Pandemia está a atingir a velocidade máxima em África

Pandemia está a atingir a velocidade máxima em África

O diretor do Centro de Controlo e Prevenção de Doenças da União Africana, John Nkengasong, diz que a pandemia está a atingir velocidade máxima em África, apelando para o uso generalizado de máscaras.

O número de mortos em África devido à covid-19 subiu esta quinta-feira para 12206, mais 251 nas últimas 24 horas, em cerca de 522 mil casos, segundo os dados mais recentes sobre a pandemia no continente.

De acordo com o Centro de Controlo e Prevenção de Doenças da União Africana (África CDC), o número de infetados subiu para 522.104, mais 14018 nas últimas 24 horas, enquanto o número de recuperados é de 254.361, mais 9293.

A África Austral regista o maior número de casos (233.016) e contabiliza 3724 mortos, a grande maioria concentrada na África do Sul, o país com mais mortos e mais infetados em todo o continente, com 224.665 casos e 3602 vítimas mortais.
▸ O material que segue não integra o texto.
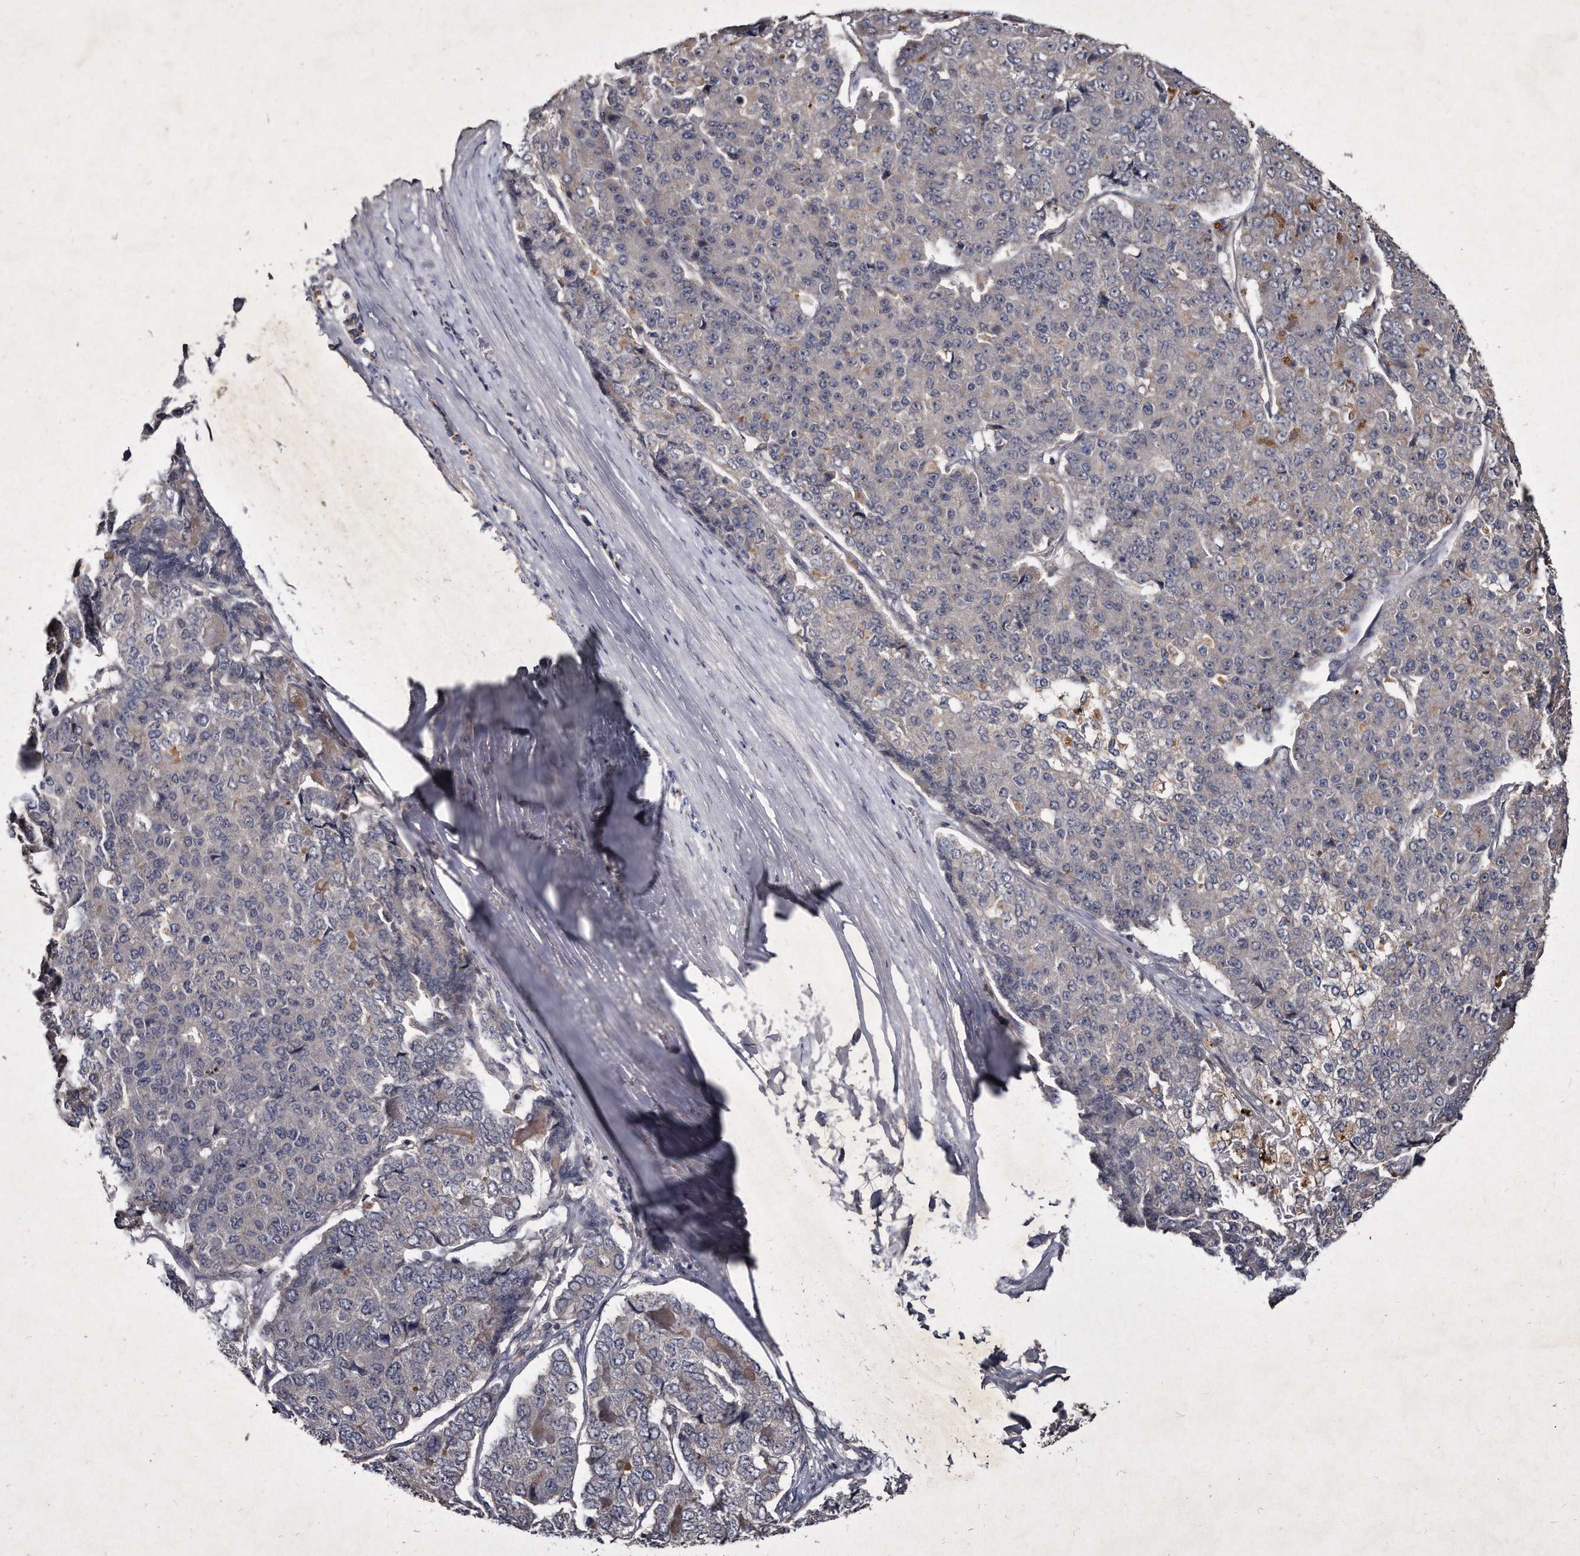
{"staining": {"intensity": "negative", "quantity": "none", "location": "none"}, "tissue": "pancreatic cancer", "cell_type": "Tumor cells", "image_type": "cancer", "snomed": [{"axis": "morphology", "description": "Adenocarcinoma, NOS"}, {"axis": "topography", "description": "Pancreas"}], "caption": "This histopathology image is of pancreatic cancer stained with IHC to label a protein in brown with the nuclei are counter-stained blue. There is no staining in tumor cells.", "gene": "KLHDC3", "patient": {"sex": "male", "age": 50}}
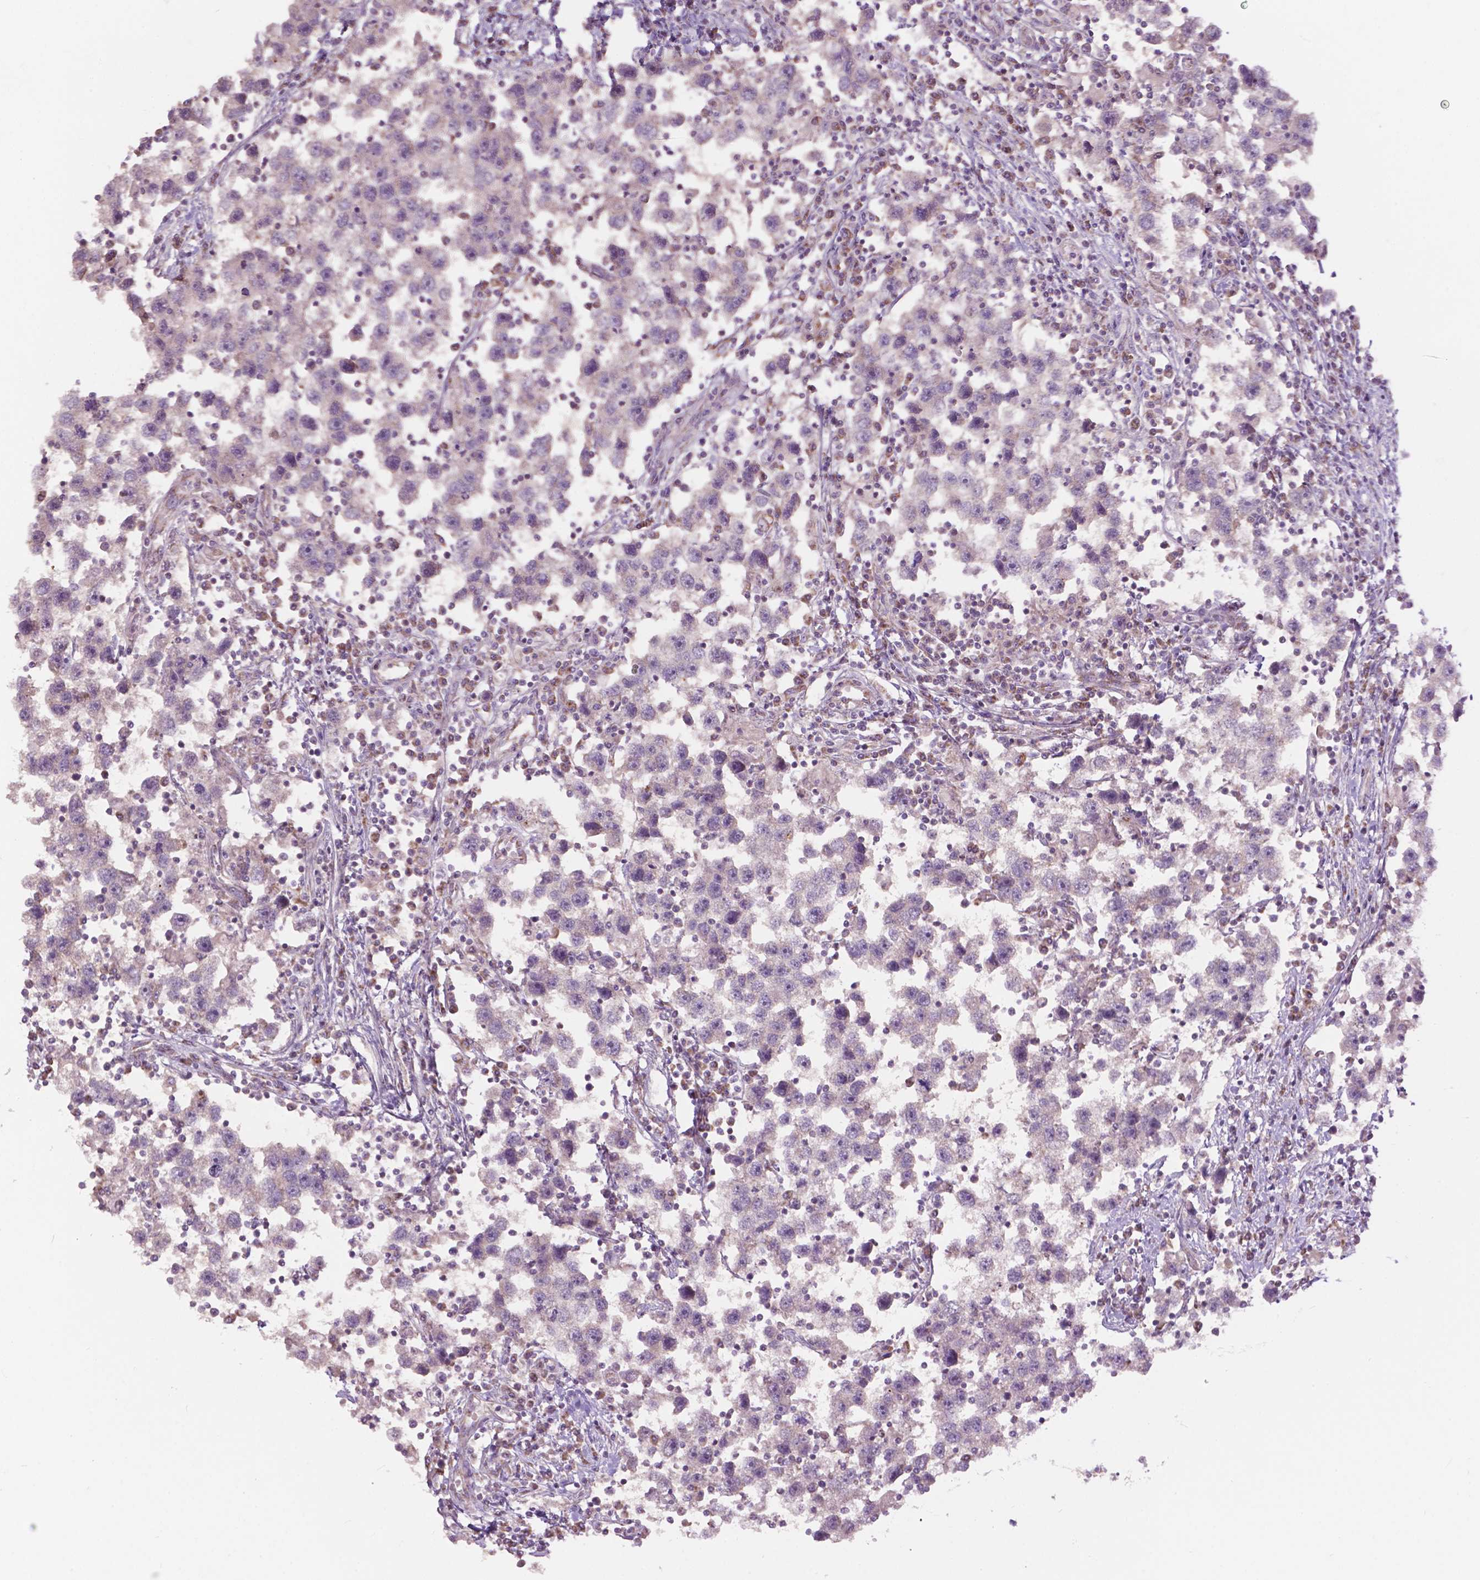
{"staining": {"intensity": "negative", "quantity": "none", "location": "none"}, "tissue": "testis cancer", "cell_type": "Tumor cells", "image_type": "cancer", "snomed": [{"axis": "morphology", "description": "Seminoma, NOS"}, {"axis": "topography", "description": "Testis"}], "caption": "Immunohistochemical staining of human testis cancer (seminoma) displays no significant expression in tumor cells. The staining was performed using DAB to visualize the protein expression in brown, while the nuclei were stained in blue with hematoxylin (Magnification: 20x).", "gene": "NDUFA10", "patient": {"sex": "male", "age": 30}}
"Cruzamos o número crítico de 500 mil casos. A pandemia está a atingir a velocidade máxima e, por isso, gostaria de fazer um apelo ao continente: temos de ser corajosos, arrojados e deliberados na implementação de medidas de saúde publica de forma generalizada", disse John Nkengasong.

O diretor do África CDC, que falava esta quinta-feira, a partir de Adis Abeba, no encontro semanal com jornalistas, apelou para o uso generalizado de máscaras.

"Temos de aumentar o uso de máscaras em todos os países. Máscara, máscara, máscara", disse numa analogia com a recomendação da Organização Mundial de Saúde de "testar, testar, testar".

O responsável africano sublinhou igualmente a importância de os países continuarem a alargar a sua capacidade de testagem da população e a necessidade de envolver as populações na luta contra o coronavírus.

"Desde a semana passada, houve um aumento de 24% de novos casos, o que significa cerca de 100 mil novos casos e uma média de 14 mil casos por dia comparando com a média diária de 11 mil casos na semana passada", adiantou. a Taxa de letalidade é de 2,3%.

África do Sul (42%), Egito (15%), Nigéria (6%), Gana (4%) e Argélia (3%) são responsáveis por 71% de todos os casos registados em África.

De acordo com o África CDC, foram feitos no continente 5,7 milhões de testes, 8,6% dos quais deram positivo.

Cerca de 80% dos testes foram realizados em apenas 11 países: África do Sul, Marrocos, Egito, Gana, Etiópia, Uganda, Quénia, Maurícias, Ruanda, Nigéria e Senegal.

O diretor do África CDC adiantou que, através da plataforma de compras online da União Africana, foram comprados 1,4 milhões de testes, a que se deverão juntar 1,3 milhões doados pelo Governo alemão.

"Serão 2,7 milhões de testes e com a sua distribuição chegaremos muito perto da meta de alargar a testagem para 10 milhões que estabelecemos em abril", disse.